> WORK REQUEST
Search the listing for "image" and copy every line where it appears.
+---+
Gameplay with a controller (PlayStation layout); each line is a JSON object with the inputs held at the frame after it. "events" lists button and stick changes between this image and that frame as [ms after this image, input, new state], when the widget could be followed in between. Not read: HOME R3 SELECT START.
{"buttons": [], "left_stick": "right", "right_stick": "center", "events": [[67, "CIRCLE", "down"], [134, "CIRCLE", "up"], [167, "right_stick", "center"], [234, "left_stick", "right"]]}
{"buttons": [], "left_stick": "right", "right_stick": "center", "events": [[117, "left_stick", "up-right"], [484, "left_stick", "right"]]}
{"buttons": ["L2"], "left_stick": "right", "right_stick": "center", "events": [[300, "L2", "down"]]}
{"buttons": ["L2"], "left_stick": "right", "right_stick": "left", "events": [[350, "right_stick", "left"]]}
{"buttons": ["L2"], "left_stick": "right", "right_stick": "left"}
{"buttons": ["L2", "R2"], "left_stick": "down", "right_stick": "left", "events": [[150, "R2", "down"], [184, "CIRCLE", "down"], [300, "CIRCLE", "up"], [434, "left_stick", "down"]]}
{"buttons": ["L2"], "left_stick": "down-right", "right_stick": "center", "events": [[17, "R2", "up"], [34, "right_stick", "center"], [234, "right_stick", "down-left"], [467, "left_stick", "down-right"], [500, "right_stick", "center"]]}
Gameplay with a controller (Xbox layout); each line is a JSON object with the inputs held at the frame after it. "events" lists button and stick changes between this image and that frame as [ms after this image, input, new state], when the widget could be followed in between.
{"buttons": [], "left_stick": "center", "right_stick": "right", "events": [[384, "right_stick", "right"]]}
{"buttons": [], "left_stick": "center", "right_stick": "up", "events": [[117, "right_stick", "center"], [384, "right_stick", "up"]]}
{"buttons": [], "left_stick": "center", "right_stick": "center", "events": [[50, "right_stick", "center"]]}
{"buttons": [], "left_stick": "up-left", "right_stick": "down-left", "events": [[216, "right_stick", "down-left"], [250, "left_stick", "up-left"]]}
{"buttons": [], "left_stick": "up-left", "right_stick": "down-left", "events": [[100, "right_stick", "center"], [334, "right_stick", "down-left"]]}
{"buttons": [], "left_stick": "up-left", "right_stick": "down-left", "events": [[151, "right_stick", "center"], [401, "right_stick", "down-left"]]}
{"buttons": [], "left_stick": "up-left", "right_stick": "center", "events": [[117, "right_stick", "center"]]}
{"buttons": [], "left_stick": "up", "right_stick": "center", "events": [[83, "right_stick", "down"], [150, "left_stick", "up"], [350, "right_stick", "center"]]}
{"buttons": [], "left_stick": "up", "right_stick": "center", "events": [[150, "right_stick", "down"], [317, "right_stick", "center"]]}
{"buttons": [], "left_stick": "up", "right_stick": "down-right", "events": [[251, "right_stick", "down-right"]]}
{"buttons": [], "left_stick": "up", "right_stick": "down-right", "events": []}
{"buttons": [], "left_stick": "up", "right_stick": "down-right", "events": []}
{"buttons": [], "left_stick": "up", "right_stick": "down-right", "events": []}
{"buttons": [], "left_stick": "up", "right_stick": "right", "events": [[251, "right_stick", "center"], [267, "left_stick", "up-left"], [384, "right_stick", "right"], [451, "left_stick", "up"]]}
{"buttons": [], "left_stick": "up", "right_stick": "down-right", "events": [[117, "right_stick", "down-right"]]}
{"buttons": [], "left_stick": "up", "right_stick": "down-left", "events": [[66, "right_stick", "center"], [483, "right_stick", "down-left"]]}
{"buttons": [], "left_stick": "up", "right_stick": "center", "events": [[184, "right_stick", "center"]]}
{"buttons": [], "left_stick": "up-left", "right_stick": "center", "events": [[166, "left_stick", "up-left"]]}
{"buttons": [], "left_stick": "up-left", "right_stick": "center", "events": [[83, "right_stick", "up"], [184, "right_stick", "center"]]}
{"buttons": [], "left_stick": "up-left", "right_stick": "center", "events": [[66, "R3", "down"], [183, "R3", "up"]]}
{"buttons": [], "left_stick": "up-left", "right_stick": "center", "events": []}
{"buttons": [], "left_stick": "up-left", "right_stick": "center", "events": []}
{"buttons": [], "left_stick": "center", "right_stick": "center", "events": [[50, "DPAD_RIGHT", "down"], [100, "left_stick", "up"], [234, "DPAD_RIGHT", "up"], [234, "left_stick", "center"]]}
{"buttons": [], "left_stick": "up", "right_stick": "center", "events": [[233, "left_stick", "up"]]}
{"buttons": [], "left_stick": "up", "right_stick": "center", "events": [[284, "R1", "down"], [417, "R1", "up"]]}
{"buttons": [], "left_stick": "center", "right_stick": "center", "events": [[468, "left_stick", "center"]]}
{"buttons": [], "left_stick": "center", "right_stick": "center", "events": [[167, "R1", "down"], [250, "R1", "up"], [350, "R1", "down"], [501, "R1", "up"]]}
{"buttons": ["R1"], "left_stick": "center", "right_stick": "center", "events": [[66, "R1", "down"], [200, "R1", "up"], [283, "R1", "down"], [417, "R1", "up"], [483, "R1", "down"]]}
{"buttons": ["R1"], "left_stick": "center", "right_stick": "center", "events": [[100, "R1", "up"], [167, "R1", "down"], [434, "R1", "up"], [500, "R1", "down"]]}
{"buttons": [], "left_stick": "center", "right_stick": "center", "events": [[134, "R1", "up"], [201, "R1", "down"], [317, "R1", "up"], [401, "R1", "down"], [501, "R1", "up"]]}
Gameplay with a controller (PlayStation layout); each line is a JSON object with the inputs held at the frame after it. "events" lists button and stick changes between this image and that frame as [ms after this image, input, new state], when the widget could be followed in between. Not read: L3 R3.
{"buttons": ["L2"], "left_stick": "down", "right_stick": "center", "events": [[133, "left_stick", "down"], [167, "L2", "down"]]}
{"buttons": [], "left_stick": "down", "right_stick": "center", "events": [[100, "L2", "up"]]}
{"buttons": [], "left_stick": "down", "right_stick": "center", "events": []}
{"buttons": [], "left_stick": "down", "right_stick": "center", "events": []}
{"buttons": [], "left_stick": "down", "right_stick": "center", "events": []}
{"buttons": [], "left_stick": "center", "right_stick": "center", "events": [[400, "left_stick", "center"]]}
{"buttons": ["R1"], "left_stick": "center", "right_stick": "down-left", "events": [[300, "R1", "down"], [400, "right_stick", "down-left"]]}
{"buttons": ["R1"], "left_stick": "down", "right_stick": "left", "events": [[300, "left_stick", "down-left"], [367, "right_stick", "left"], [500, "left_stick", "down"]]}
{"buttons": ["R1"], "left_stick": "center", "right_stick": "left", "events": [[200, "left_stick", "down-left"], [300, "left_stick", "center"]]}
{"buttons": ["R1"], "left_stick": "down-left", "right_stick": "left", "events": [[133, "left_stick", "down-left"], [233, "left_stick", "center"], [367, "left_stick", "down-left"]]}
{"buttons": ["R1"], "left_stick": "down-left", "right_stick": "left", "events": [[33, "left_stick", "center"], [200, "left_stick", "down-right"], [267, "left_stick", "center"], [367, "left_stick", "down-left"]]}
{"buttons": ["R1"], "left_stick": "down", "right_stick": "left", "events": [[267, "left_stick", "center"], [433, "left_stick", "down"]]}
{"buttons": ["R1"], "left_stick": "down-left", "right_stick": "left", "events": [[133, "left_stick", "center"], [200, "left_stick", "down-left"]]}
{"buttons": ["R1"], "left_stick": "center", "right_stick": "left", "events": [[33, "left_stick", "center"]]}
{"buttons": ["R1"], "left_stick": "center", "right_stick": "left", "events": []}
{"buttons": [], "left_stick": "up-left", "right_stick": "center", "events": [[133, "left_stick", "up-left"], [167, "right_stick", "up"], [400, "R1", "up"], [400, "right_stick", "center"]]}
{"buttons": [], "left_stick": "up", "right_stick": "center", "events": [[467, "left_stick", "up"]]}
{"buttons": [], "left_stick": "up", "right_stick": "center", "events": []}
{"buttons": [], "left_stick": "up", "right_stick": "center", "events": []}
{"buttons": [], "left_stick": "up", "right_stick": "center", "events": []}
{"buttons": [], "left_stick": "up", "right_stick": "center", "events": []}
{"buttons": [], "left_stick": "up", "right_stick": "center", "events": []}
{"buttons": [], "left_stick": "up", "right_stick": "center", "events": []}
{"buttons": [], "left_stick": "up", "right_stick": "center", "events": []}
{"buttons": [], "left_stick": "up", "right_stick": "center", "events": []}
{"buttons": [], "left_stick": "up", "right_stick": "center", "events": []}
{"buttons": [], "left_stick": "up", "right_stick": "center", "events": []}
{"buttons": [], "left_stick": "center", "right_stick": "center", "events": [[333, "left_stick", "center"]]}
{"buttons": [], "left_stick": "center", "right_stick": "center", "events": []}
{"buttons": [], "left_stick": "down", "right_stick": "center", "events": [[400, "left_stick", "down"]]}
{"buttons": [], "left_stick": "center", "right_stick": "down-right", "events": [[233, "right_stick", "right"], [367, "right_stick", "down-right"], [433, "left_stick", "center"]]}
+---+
> SOLUTION
Gameplay with a controller (PlayStation layout); each line is a JSON object with the inputs held at the frame after it. "events" lists button and stick changes between this image and that frame as [ms after this image, input, new state], when the widget could be followed in between. Not read: HOME R3 SELECT START.
Gameplay with a controller (Xbox layout); each line is a JSON object with the inputs held at the frame after it. "events" lists button and stick changes between this image and that frame as [ms after this image, input, new state], when the widget could be followed in between.
Gameplay with a controller (PlayStation layout); each line is a JSON object with the inputs held at the frame after it. "events" lists button and stick changes between this image and that frame as [ms after this image, input, new state], when the widget could be followed in between. Not read: L3 R3.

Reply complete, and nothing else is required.